Satyajit Ray, a master whose work people all over the world feel they possess, used film to explore this complexity – however intentionally – as much as, how he put it, his “general attitude towards feudalism”. Without the combination of music and image, it would be extremely difficult to show both the spiritual pleasure of music and the shallow arrogance of some enthusiasts, who see it as a symbol of their enlightenment and/or wealth. As if taunting Biswambhar Roy through his collapse, the music which follows him around his deserted home oscillates like the slow bending of his mind as he remembers what he lost. At times, Vilayat Khan’s score is a manifestation of Roy’s own delusions.
The only moment when Biswambhar Roy shows fragility is when he is terrified by what he believes are bad omens. He is a superstitious man, and as if in opposition to the three concerts within the film, there are three moments that cause him great existential anxiety. It is during the second concert that he sees an insect drowning in his drink, while he and his guests luxuriate in a khyal performance, which was again planned following a seemingly innocuous visit from Mahim Ganguly.

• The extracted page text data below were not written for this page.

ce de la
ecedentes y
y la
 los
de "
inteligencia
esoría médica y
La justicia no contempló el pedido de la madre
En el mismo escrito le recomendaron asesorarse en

His wife and son are away visiting family, but Roy demands that his servants call them back. He is told that a storm is coming, but he dismisses the possibility that his family may get caught while crossing the river. Midway through the performance, Roy sees thunder flashing through a window in the corner of the music room, another bad omen which, along with the dying insect, precedes the news that his wife and son are dead.

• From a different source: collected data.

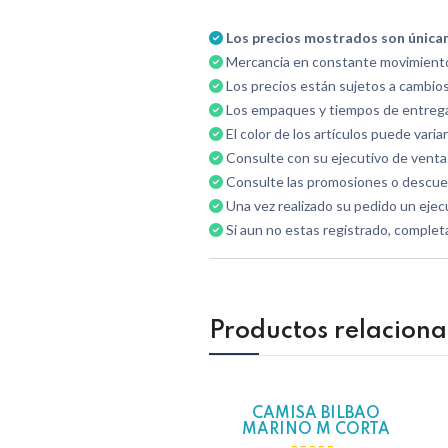
Los precios mostrados son únicamen
Mercancia en constante movimiento p
Los precios están sujetos a cambios 
Los empaques y tiempos de entrega 
El color de los artículos puede varia
Consulte con su ejecutivo de ventas
Consulte las promosiones o descue
Una vez realizado su pedido un ejec
Si aun no estas registrado, complet
Productos relacion
CAMISA BILBAO
Hot
MARINO M CORTA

The memory of this night must haunt Biswambhar Roy beyond what the viewer is shown once the film returns from the flashback, within which the terrible event is depicted. The accusation that Roy is responsible for the death of his family is plain, but I also wonder if his dejection is as much a result of him having wasted his fortune and damaged his reputation in the process. Empathy grants the viewer the ability to almost cheering him on when he decides to hold the third concert, discussed above, once an admittedly smug Mahim Ganguly visits him on Roy’s request.

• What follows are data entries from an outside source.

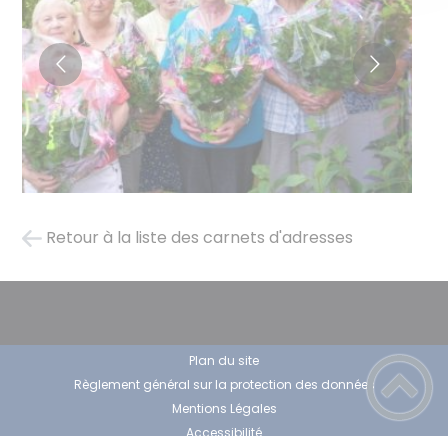
Retour à la liste des carnets d'adresses
Plan du site
Règlement général sur la protection des données
Mentions Légales
Accessibilité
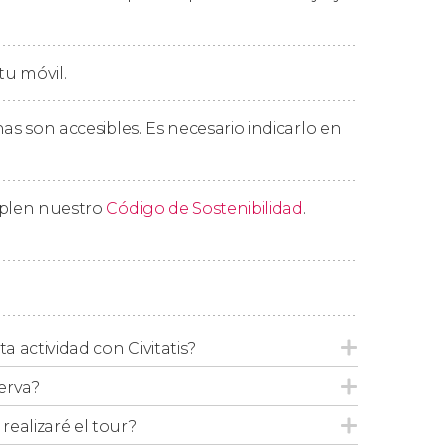
tu móvil.
as son accesibles. Es necesario indicarlo en
mplen nuestro
Código de Sostenibilidad
.
ta actividad con Civitatis?
erva?
ealizaré el tour?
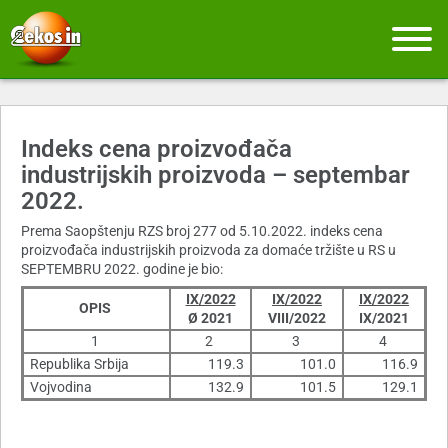
Indeks cena proizvođača
industrijskih proizvoda – septembar
2022.
Prema Saopštenju RZS broj 277 od 5.10.2022. indeks cena
proizvođača industrijskih proizvoda za domaće tržište u RS u
SEPTEMBRU 2022. godine je bio:
IX/2022
IX/2022
IX/2022
OPIS
Ø 2021
VIII/2022
IX/2021
1
2
3
4
Republika Srbija
119.3
101.0
116.9
Vojvodina
132.9
101.5
129.1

Later that night, as Roy’s audience awaits his arrival, he stops to admire a painting of his wife before entering the newly adorned music room, a long time empty and disregarded. Biswambhar Roy has used up the very last of his money, and once the concert is over, his jubilation and drunkenness are spoiled by a terrifying and poetic sign from the gods. His subsequent death reflects nothing of the honour that he tried so hard to cultivate during his life, and that in part is the tragedy. What was the point of it all in the end?